Pensamientos, reflexiones, experiencias, historias y vivencias acerca del Camino de Santiago

Qué limpia exactitud la de esta niebla

Qué limpia exactitud la de esta niebla,
el carruaje etéreo que en la aurora recorre
estos campos de luz recién llegada,
(...)
ficción de claridad sin concluir,
plata que será oro al mediodía.

Qué limpia exactitud, y qué inconstante,
qué fugaz esta niebla,
ala huidiza del sol, y tan sin rumbo:
ilusionista frágil que se esfuma,
qué disipada alquimia:
ya no está.

Y con qué precisión recobra el árbol
la arcadia de su sombra,
y con qué majestad
se disuelve en los montes el vacío.
(...)

Y qué claro el camino, 
y el agua en su fluir qué transparente.

Por el instante breve de una lágrima,
qué limpia exactitud tuvo esa niebla,
quimera en la mañana sin jinete;
qué limpio amanecer fue su venero;
metáfora de nada,
verdad y sinrazón del devenir,
desbocada quimera,
(...)
como un amanecer extenuado
de ser eternamente amanecer.

FELIPE BENÍTEZ REYES

(Fotografía: Nadia Gera.- https://www.instagram.com/p/BX8d7imgXDz/)

Un inmenso ¡Ultreia!

Sobre el muro de piedra, la señal precisa. Allí donde falta la señal, unas manos peregrinas la pintaron para guiar los pasos de otros peregrinos. Dejaron una marca inconfundible, un signo inequívoco, una brújula sin más puntos cardinales que aquel que marca el rumbo a Compostela.

Cada flecha amarilla del Camino es un inmenso ¡Ultreia! gritado por las voces anónimas de tantos peregrinos que siguieron su estela. ¡Adelante! ¡Ánimo! Que más allá está Santiago.

¡Et Suseia!... Y más arriba, peregrino, y más arriba...

¡Hasta las mismas puertas de la Gloria del Apóstol!

Entradas de datos almacenados:
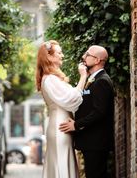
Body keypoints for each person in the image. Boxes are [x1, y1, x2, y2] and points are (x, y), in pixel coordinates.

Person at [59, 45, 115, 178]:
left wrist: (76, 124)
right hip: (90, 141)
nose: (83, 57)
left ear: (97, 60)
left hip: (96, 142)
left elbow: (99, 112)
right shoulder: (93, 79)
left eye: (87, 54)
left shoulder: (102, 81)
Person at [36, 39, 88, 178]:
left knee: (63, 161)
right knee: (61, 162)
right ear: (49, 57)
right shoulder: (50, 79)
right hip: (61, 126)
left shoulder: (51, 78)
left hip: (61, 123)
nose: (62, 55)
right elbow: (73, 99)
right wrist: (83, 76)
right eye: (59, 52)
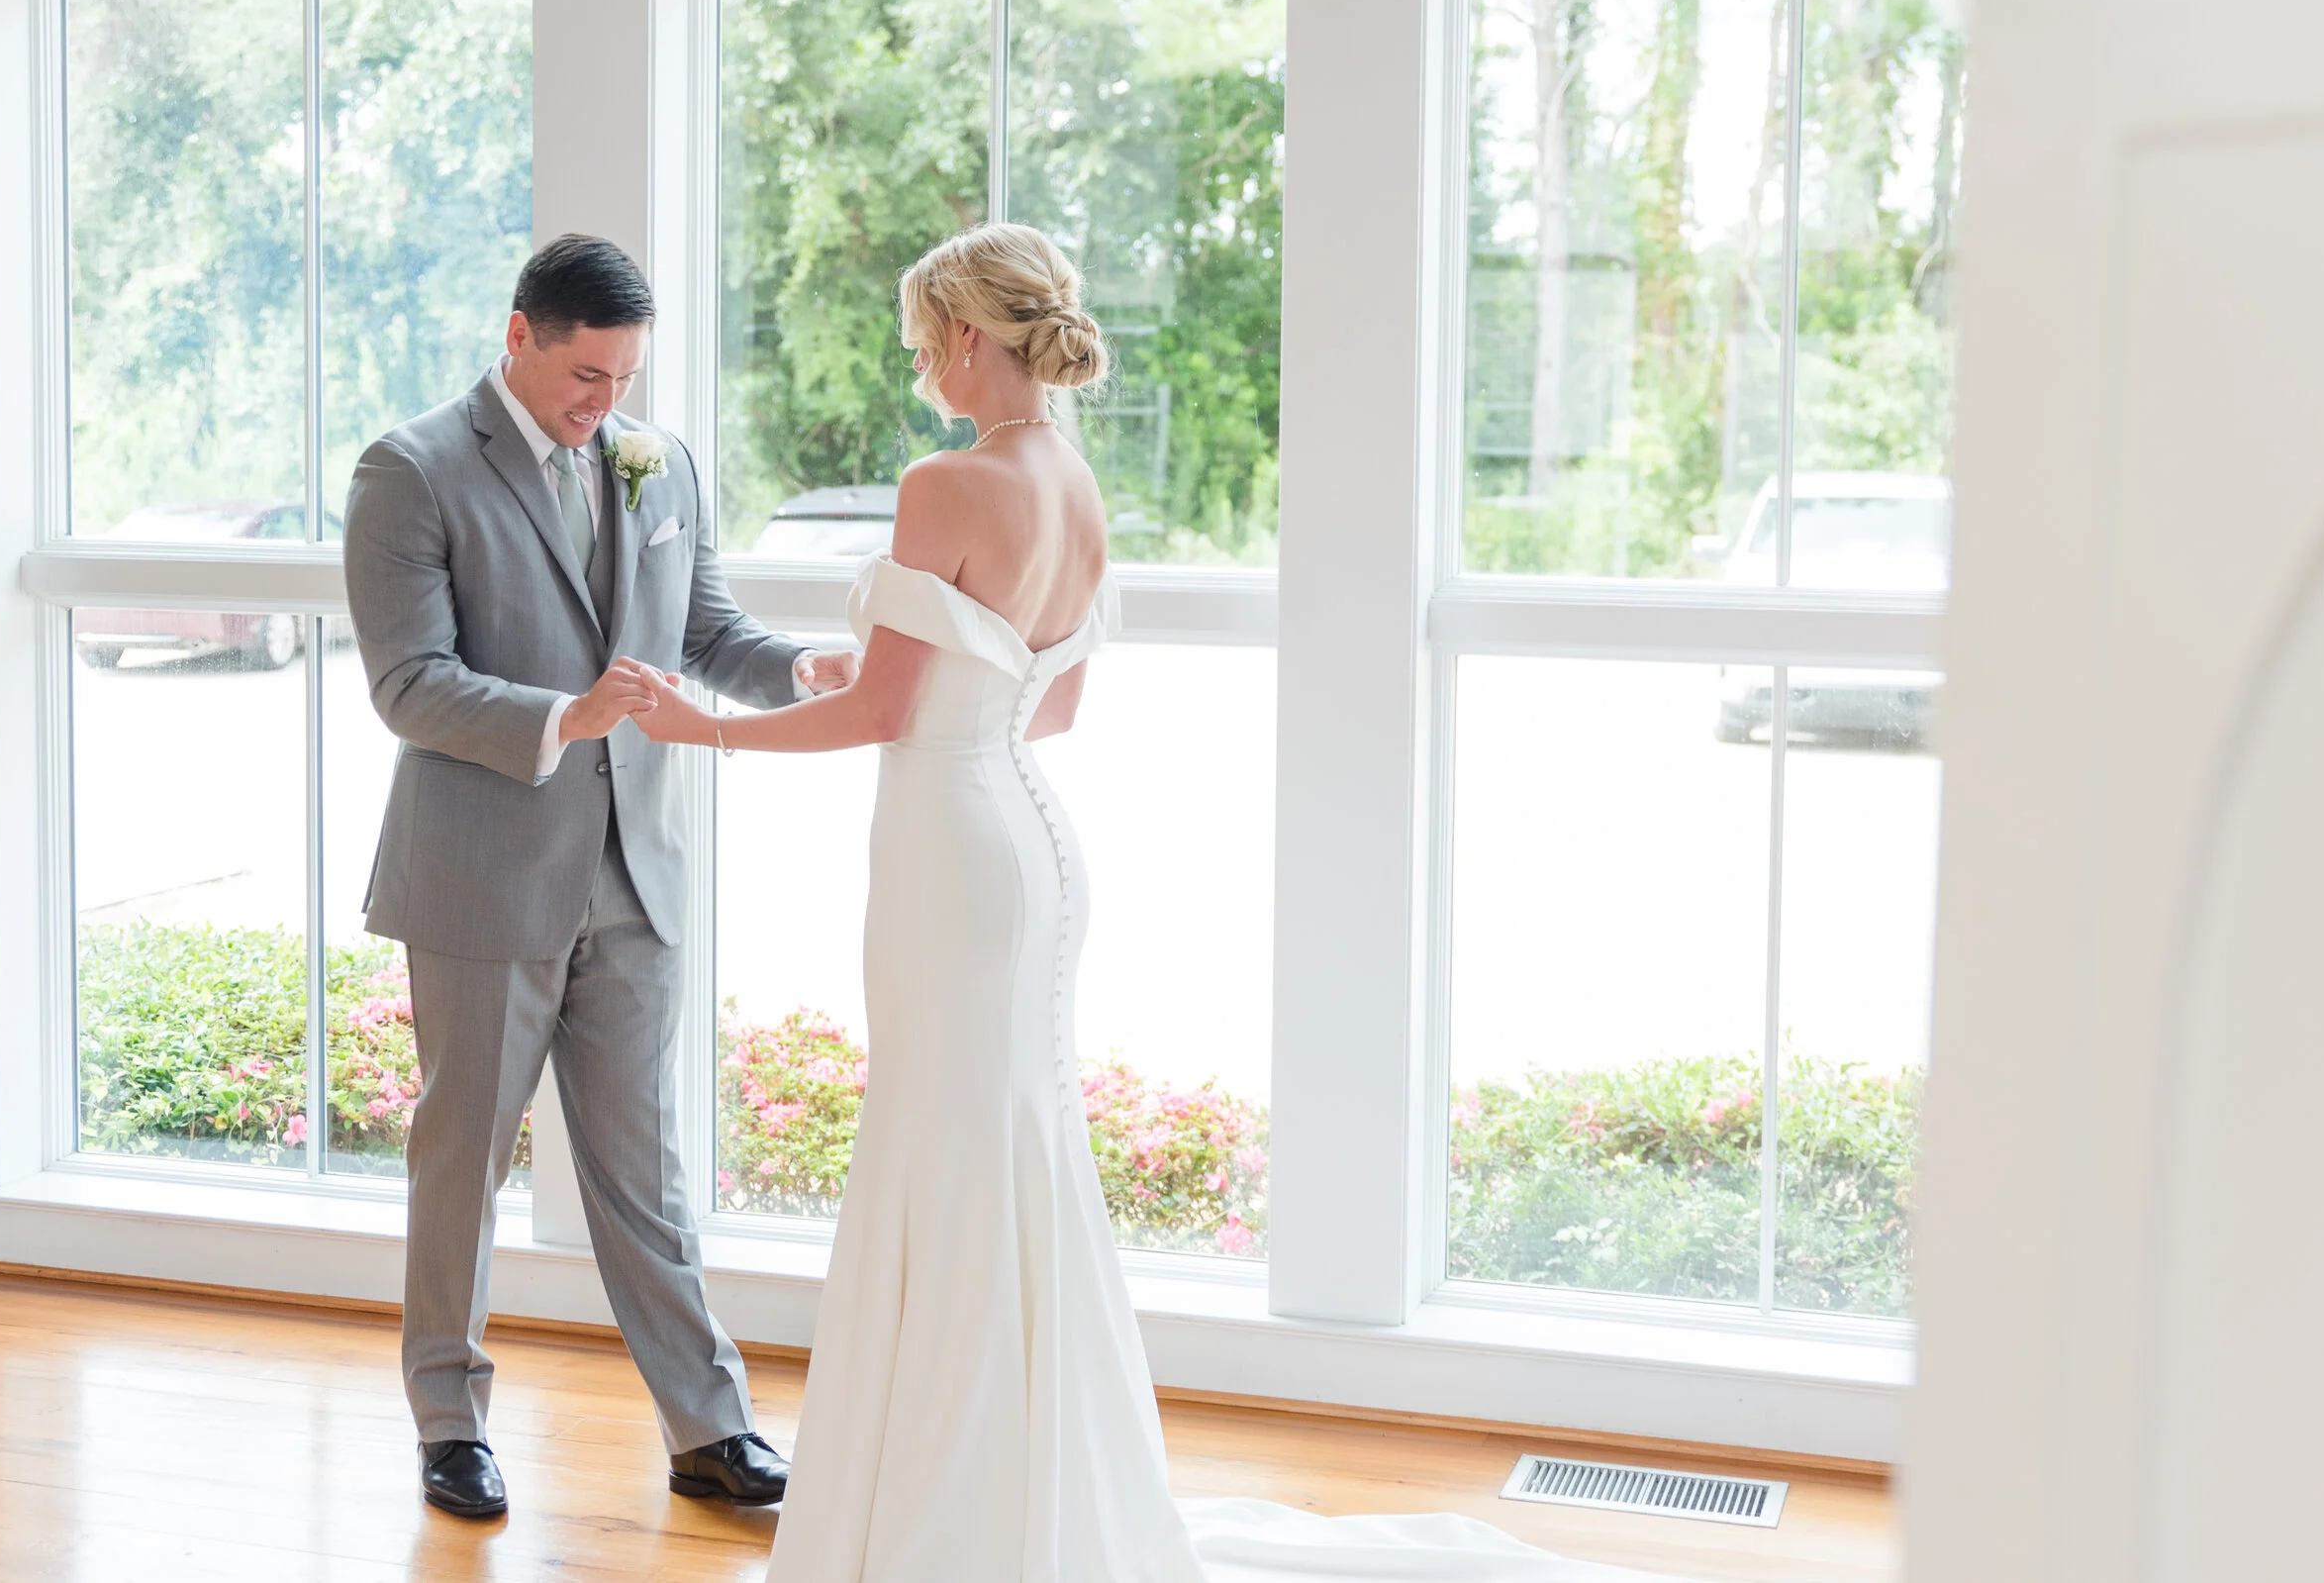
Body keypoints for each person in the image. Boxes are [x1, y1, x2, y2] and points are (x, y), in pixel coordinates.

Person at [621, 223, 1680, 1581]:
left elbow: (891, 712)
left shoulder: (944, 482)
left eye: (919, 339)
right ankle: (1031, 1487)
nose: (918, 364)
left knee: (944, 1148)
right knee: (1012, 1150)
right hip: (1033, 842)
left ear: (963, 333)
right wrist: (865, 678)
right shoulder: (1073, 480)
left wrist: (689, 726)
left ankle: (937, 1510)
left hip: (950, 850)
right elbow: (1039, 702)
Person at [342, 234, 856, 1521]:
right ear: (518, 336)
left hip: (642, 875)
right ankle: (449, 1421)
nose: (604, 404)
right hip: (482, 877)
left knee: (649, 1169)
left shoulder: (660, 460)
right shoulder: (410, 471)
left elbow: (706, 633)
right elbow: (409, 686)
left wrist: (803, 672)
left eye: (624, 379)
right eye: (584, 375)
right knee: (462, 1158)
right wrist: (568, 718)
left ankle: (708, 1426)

▶ [Tareas pendientes]:
[a] Responde a estas preguntas sobre el texto acerca del Camino de Santiago:
(i) ¿Qué nombre figura al pie del poema?
(ii) En la parte en prosa, ¿de qué color es cada flecha del Camino?
(iii) Según el poema, ¿en qué se convertirá la plata al mediodía?
[b] En la primera línea del texto sobre el Camino de Santiago, ¿qué sustantivos se enumeran antes de «acerca del Camino de Santiago»?
[c] Prolonga el texto sobre el Camino de Santiago con un párrafo breve en el mismo tono, empezando después de su última frase.

▶ [Respuestas]:
[a]
(i) Felipe Benítez Reyes.
(ii) Amarilla.
(iii) En oro.

[b] Pensamientos, reflexiones, experiencias, historias y vivencias.

[c]
Cuatro lunas atrás

Cuatro lunas atrás, en la penúltima alborada de julio, despertábamos de todos los sueños para empezar a vivir la realidad de nuestro Camino. Bostezaba la noche sus últimos alientos, ruidosos y embriagados, por las calles de Oviedo. Cristales rotos, huellas del sábado, delatoras sonrisas, un absurdo "ya os queda menos" de un bufón de la noche que, tal vez, en su mirada perdida no viera más que a otros dos bufones de la noche con mochilas. El diccionario define perfectamente, en su primera acepción, qué es un peregrino: "Dicho de una persona: que anda por tierras extrañas". Un extranjero. Un nómada. Un sin-nombre. Y eso éramos: unos extraños deambulando por el reducido mundo de dos calles repletas de bares acabados de cerrar. Con sus últimos supervivientes, con su mugre esperando ser limpiada, con sus ojos de noche rota, no dispuestas aún para vestirse de domingo.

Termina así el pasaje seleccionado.